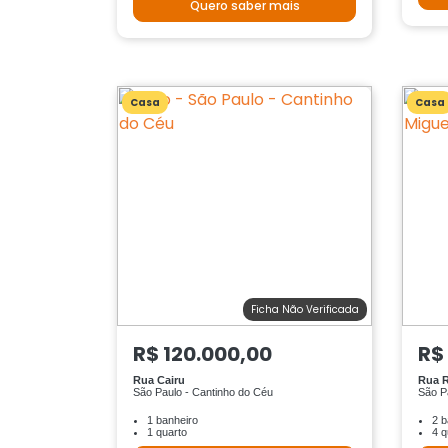
Quero saber mais
Casa
Casa
Ficha Não Verificada
R$ 120.000,00
R$
Rua Cairu
Rua 
São Paulo - Cantinho do Céu
São P
1 banheiro
2 b
1 quarto
4 q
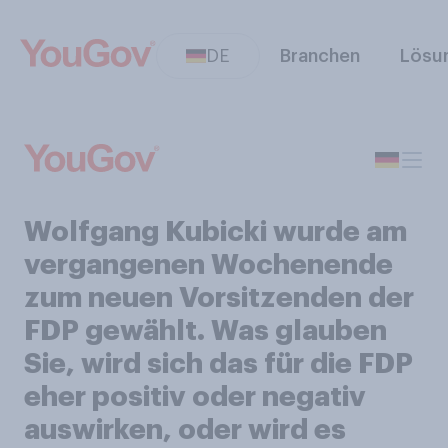
DE
Branchen
Lösu
Wolfgang Kubicki wurde am
vergangenen Wochenende
zum neuen Vorsitzenden der
FDP gewählt. Was glauben
Sie, wird sich das für die FDP
eher positiv oder negativ
auswirken, oder wird es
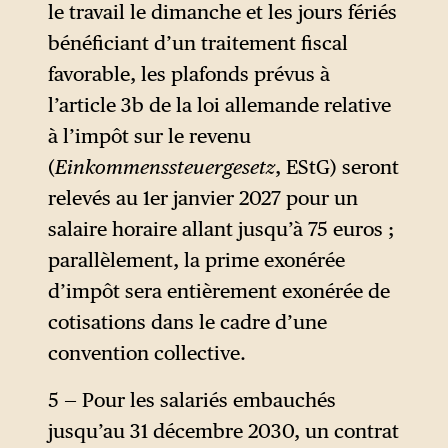
le travail le dimanche et les jours fériés
personnes
.
3
bénéficiant d’un traitement fiscal
favorable, les plafonds prévus à
l’article 3b de la loi allemande relative
à l’impôt sur le revenu
(
Einkommenssteuergesetz
, EStG) seront
relevés au 1er janvier 2027 pour un
salaire horaire allant jusqu’à 75 euros ;
parallèlement, la prime exonérée
d’impôt sera entièrement exonérée de
cotisations dans le cadre d’une
convention collective.
5 — Pour les salariés embauchés
jusqu’au 31 décembre 2030, un contrat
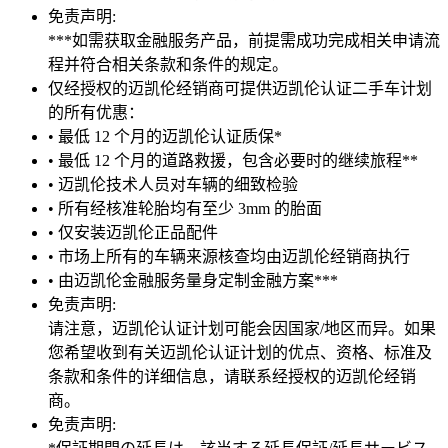
免责声明:
***如需获取金融服务产品，前提需成功完成相关申请流
程并符合相关条款和条件的规定。
仅经授权的迈凯伦经销商可提供迈凯伦认证二手车计划
的所有优惠：
• 最低 12 个月的迈凯伦认证质保*
• 最低 12 个月的道路救援，包含必要时的继续旅程**
• 迈凯伦技术人员对车辆的细致检验
• 所有经核准轮胎均有至少 3mm 的胎面
• 仅安装迈凯伦正品配件
• 市场上所有的车辆来源核查均由迈凯伦经销商执行
• 由迈凯伦金融服务量身定制金融方案***
免责声明:
请注意，迈凯伦认证计划可能会因国家/地区而异。如果
您希望收到有关迈凯伦认证计划的优点、资格、标准及
条款和条件的详细信息，请联系经授权的迈凯伦经销
商。
免责声明:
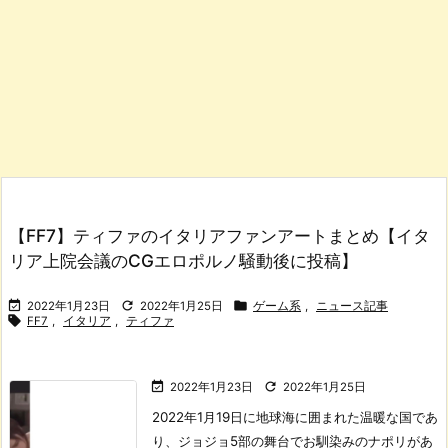
【FF7】ティファのイタリアファンアートまとめ【イタ
リア上院会議のCGエロポルノ騒動後に投稿】



2022年1月23日
2022年1月25日
ゲーム系
,
ニュース記事

FF7
,
イタリア
,
ティファ


2022年1月23日
2022年1月25日
2022年1月19日に地球海に囲まれた温暖な国であ
り、ジョジョ5部の舞台でお馴染みのナポリがあ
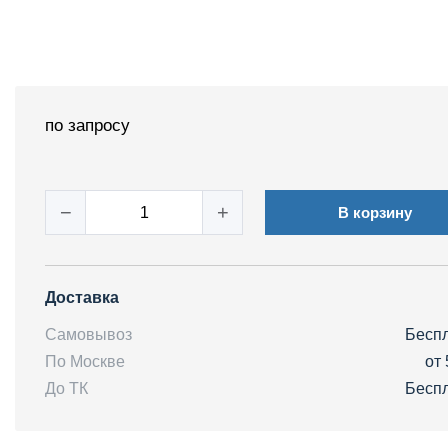
по запросу
−
+
В корзину
Доставка
Самовывоз
Бесп
По Москве
от 
До ТК
Бесп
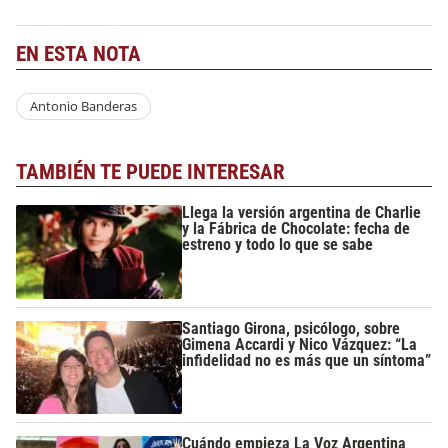
EN ESTA NOTA
Antonio Banderas
TAMBIÉN TE PUEDE INTERESAR
Llega la versión argentina de Charlie
y la Fábrica de Chocolate: fecha de
estreno y todo lo que se sabe
Santiago Girona, psicólogo, sobre
Gimena Accardi y Nico Vázquez: “La
infidelidad no es más que un síntoma”
Cuándo empieza La Voz Argentina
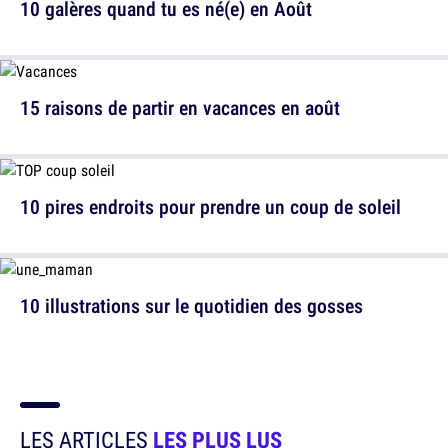
10 galères quand tu es né(e) en Août
15 raisons de partir en vacances en août
10 pires endroits pour prendre un coup de soleil
10 illustrations sur le quotidien des gosses
LES ARTICLES
LES PLUS LUS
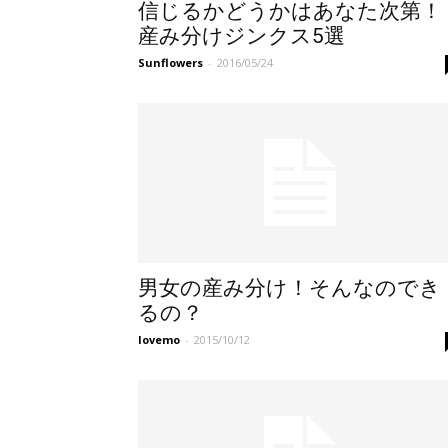
信じるかどうかはあなた次第！
産み分けジンクス5選
Sunflowers
-
2016/05/24
男女の産み分け！そんなのでき
るの？
lovemo
-
2015/10/12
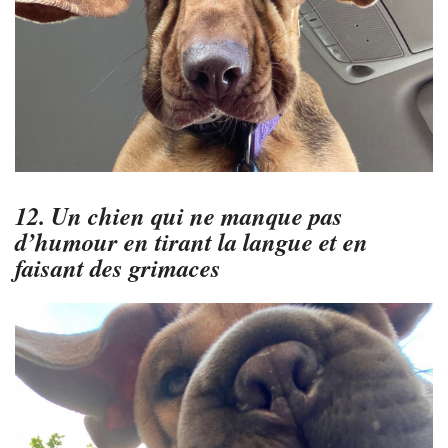
12. Un chien qui ne manque pas
d’humour en tirant la langue et en
faisant des grimaces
------------------------------------------------
**Task objective**. Starting at the line that has "EN ESTA NOTA" and continuing through the end of the items, rename "chien" to "chat" and write those lines out again with nothing else changed. Omit the pictures.

**Response area**.
EN ESTA NOTA
Antonio Banderas
TAMBIÉN TE PUEDE INTERESAR
Llega la versión argentina de Charlie
y la Fábrica de Chocolate: fecha de
estreno y todo lo que se sabe
Santiago Girona, psicólogo, sobre
Gimena Accardi y Nico Vázquez: “La
infidelidad no es más que un síntoma”
Cuándo empieza La Voz Argentina
10 galères quand tu es né(e) en Août
15 raisons de partir en vacances en août
10 pires endroits pour prendre un coup de soleil
10 illustrations sur le quotidien des gosses
LES ARTICLES
LES PLUS LUS
信じるかどうかはあなた次第！
産み分けジンクス5選
Sunflowers
-
2016/05/24
男女の産み分け！そんなのでき
るの？
lovemo
-
2015/10/12
12. Un chat qui ne manque pas
d’humour en tirant la langue et en
faisant des grimaces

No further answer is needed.